Desamor y alcohol eran ingredientes básicos en aquellas viejas historias que nos contaba la música popular. Ahogar las penas de amor por los manchados mostradores de las tabernas fue uno de los principales recursos para mostrar en las canciones ese desagarro de los sentimientos, esa tragedia que solo las pasiones fatales lograban desatar. Por eso aun permanecen en nuestra memoria la voz rota de Chavela Vargas ofreciendo al amante una botella final para  afrontar la ruptura con la altivez de un último trago, o la desesperanza de un Carlos Gardel huyendo de los recuerdos, rendido a la borrachera nocturna, al desespero etílico de perderse  “bien mamao, pa’ no pensar”.

Ahora, la ciencia viene a descubrirnos que aquellas sobreactuadas escenas no escondían la sublime belleza del drama, sino la fría conjunción de unas reacciones químicas que determinan nuestro comportamiento. El descubrimiento se ha debido a un equipo de investigadores de la Universidad de California que durante meses se ha entregado al voyeurismo de laboratorio observando los hábitos sexuales de la Drosophila melanogaster o mosca del vinagre. Estos estudios han permitido dictaminar que los machos rechazados por las hembras tienden a elegir entre los alimentos que se les ofrecen, aquellos que fueron preparados con una mayor concentración de alcohol. La pasión, los sentimientos, todos esos elementos imprescindibles para dar cuerpo a las historias, se esfuman con las nuevas evidencias. Su lugar lo ocupa la hipótesis contrastada, capaz de ordenar el aparente caos de los sentimientos. Y con este orden nos llega la tranquilidad de no tener que afrontar responsabilidades, saber que algún chispazo de nuestras neuronas, alguna secreción de desconocidas hormonas permite explicar, al margen de la voluntad, nuestros actos más irracionales.

También el sargento Robert Bales, tras discutir por teléfono con su esposa, estuvo bebiendo la noche que decidió salir de su cuartel en la región afgana de Kandahar, para dirigirse a la aldea próxima de Panjawai y tras entrar en varias casas disparar indiscriminadamente contra sus moradores que dormían. Después arrastró y apiló los cuerpos de sus dieciséis victimas, nueve de ellas niños, y trató de prenderles fuego sin éxito. Un horror desbocado al que los encargados de investigar los hechos, sin embargo, han hallado una rápida explicación: considerarlos fruto de “una combinación de estrés, alcohol y asuntos domésticos”.

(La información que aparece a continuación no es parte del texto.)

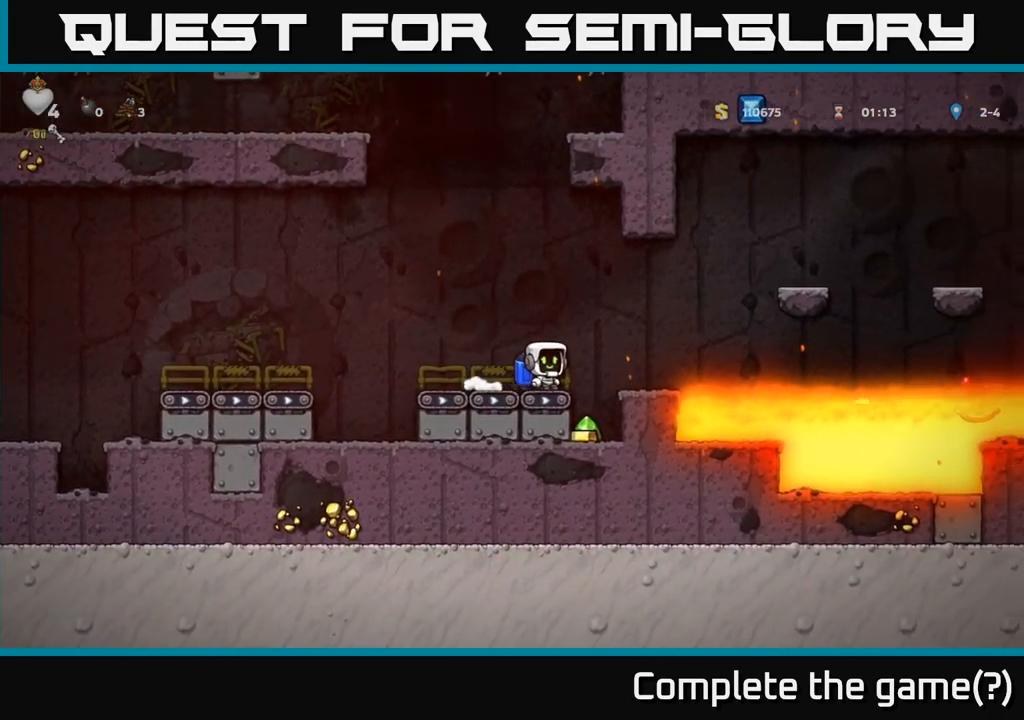
Gameplay with a controller (Xbox layout); each line is a JSON object with the inputs held at the frame after it (dt_ms = milliseconds from this image to that frame). "events" lists button and stick changes between this image and that frame as [ms after this image, input, new state], when the widget could be followed in between. Not read: right_stick.
{"dt_ms": 500, "buttons": [], "left_stick": "down", "events": [[150, "left_stick", "left"], [467, "left_stick", "down"]]}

El Pentágono se ha apresurado de este modo a tratar de desactivar cuanto antes la tragedia. La discusión conyugal, quién sabe si de amor, empujó al soldado hasta el alcohol, generándose en su mente un descontrol que, acrecentado por el estrés, hizo inevitablemente que su dedo presionara el gatillo. Pero con él, la locura ha quedado aislada, permitiendo que el resto del cuerpo expedicionario militar desplegado en el pedregoso país recupere su imagen saludable y democrática en los informativos. Balles será lobotomizado, trepanado y, si es preciso, quirúrgicamente ejecutado. La Drosophila melanogaster llega así en auxilio de Tio Sam, evitando que la opinión pública tenga otro relato de los hechos que no sea la aséptica versión de la historia clínica de un sargento enajenado. La rápida y científica resolución nos ahorra a todos el incómodo trabajo de hacer balance de diez años de guerra sin sentido, sin objetivos, sin explicaciones, sin más resultados contrastados que la mera multiplicación de horrores.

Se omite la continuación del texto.